WRITTEN PROBLEM 1: Select every line of the rows below that contains the string "tuplet", and copy each one.

===== TEXT SECTION =====

Elasticsearch Cluster

apiVersion: apps/v1
kind: StatefulSet
metadata:
  name: elasticsearch
  namespace: search
spec:
  serviceName: elasticsearch
  replicas: 3
  selector:
    matchLabels:
      app: elasticsearch
  volumeClaimTemplates:
  - metadata:
      name: elasticsearch-data
    spec:
      accessModes: ["ReadWriteOnce"]
      resources:
        requests:
          storage: 500Gi
      storageClassName: nvme-ssd
  template:
    metadata:
      labels:
        app: elasticsearch
    spec:
      initContainers:
      - name: init-sysctl
        image: busybox:1.35
        command:
        - sh
        - -c
        - |
          sysctl -w vm.max_map_count=262144
          echo 'vm.max_map_count=262144' >> /etc/sysctl.conf
        securityContext:
          privileged: true

      containers:
      - name: elasticsearch
        image: elasticsearch:8.5.0
        env:
        - name: cluster.name
          value: "elasticsearch-cluster"
        - name: node.name
          valueFrom:
            fieldRef:
              fieldPath: metadata.name
        - name: discovery.seed_hosts
          value: "elasticsearch-0.elasticsearch,elasticsearch-1.elasticsearch,elasticsearch-2.elasticsearch"
        - name: cluster.initial_master_nodes
          value: "elasticsearch-0,elasticsearch-1,elasticsearch-2"
        - name: ES_JAVA_OPTS
          value: "-Xms4g -Xmx4g"
        - name: xpack.security.enabled
          value: "false"
        - name: xpack.monitoring.collection.enabled
          value: "true"

===== RECORDS SUPPLIED =====

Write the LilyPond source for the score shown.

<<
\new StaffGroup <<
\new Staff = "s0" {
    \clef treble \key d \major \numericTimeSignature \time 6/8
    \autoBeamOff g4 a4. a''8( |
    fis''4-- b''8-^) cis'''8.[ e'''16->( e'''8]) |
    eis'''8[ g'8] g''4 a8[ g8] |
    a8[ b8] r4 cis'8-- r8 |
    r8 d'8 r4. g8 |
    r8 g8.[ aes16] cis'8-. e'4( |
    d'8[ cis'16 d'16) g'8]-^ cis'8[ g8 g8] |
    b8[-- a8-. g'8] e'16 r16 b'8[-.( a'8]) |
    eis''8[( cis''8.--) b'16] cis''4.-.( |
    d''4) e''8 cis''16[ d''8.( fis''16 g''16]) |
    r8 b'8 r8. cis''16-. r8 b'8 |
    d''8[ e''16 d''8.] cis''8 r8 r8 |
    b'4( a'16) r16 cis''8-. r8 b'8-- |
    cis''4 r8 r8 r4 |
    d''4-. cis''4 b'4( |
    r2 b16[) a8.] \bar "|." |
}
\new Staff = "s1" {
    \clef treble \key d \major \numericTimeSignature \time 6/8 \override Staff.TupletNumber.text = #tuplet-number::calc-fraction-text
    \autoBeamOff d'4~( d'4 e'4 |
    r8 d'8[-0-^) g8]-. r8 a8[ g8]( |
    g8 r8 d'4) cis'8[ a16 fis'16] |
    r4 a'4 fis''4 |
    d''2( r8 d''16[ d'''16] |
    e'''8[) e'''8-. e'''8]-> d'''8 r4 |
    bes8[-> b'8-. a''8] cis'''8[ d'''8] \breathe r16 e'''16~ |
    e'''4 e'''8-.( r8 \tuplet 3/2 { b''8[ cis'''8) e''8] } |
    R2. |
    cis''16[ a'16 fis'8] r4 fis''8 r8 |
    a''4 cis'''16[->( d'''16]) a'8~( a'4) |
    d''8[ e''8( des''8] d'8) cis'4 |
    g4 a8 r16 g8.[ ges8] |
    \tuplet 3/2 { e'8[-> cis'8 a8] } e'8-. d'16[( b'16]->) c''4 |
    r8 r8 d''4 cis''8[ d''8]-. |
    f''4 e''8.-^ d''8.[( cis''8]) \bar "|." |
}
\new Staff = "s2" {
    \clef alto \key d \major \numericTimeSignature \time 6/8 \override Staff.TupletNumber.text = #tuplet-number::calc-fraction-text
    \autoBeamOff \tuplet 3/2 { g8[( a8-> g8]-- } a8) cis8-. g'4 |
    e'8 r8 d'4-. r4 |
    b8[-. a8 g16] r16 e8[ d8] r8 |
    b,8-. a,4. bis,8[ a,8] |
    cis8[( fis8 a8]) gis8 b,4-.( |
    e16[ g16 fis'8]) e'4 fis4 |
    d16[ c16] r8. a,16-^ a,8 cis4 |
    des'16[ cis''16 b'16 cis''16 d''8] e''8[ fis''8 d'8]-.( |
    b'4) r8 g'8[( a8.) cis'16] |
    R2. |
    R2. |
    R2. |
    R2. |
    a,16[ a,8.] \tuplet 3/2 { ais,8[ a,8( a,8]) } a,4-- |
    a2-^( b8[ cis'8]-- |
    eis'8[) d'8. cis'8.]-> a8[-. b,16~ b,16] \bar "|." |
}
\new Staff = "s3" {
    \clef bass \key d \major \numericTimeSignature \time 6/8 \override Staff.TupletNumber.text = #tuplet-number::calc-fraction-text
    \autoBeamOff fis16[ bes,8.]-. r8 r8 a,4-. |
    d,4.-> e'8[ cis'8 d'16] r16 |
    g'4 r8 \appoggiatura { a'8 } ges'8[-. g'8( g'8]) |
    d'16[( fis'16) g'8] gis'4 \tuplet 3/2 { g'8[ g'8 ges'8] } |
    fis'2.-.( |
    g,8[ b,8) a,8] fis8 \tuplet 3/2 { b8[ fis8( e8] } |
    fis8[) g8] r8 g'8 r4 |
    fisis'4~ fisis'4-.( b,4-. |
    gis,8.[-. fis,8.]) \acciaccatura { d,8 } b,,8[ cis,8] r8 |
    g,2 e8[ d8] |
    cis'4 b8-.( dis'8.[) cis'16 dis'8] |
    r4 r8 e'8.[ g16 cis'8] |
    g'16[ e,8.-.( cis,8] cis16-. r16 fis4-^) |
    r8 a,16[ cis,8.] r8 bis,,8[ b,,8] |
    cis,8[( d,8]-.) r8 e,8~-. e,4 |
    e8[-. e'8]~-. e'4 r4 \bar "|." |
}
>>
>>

=====

WRITTEN PROBLEM 2:
Answer these questions from the Elasticsearch Cluster text:
(a) How many replicas does the spec set?
(b) How much storage does the volume claim template request?
(c) Which image does the init container use?

EXERCISE SOLUTION 1:
    \clef treble \key d \major \numericTimeSignature \time 6/8 \override Staff.TupletNumber.text = #tuplet-number::calc-fraction-text
    e'''4 e'''8-.( r8 \tuplet 3/2 { b''8[ cis'''8) e''8] } |
    \tuplet 3/2 { e'8[-> cis'8 a8] } e'8-. d'16[( b'16]->) c''4 |
    \clef alto \key d \major \numericTimeSignature \time 6/8 \override Staff.TupletNumber.text = #tuplet-number::calc-fraction-text
    \autoBeamOff \tuplet 3/2 { g8[( a8-> g8]-- } a8) cis8-. g'4 |
    a,16[ a,8.] \tuplet 3/2 { ais,8[ a,8( a,8]) } a,4-- |
    \clef bass \key d \major \numericTimeSignature \time 6/8 \override Staff.TupletNumber.text = #tuplet-number::calc-fraction-text
    d'16[( fis'16) g'8] gis'4 \tuplet 3/2 { g'8[ g'8 ges'8] } |
    g,8[ b,8) a,8] fis8 \tuplet 3/2 { b8[ fis8( e8] } |

EXERCISE SOLUTION 2:
(a) 3
(b) 500Gi
(c) busybox:1.35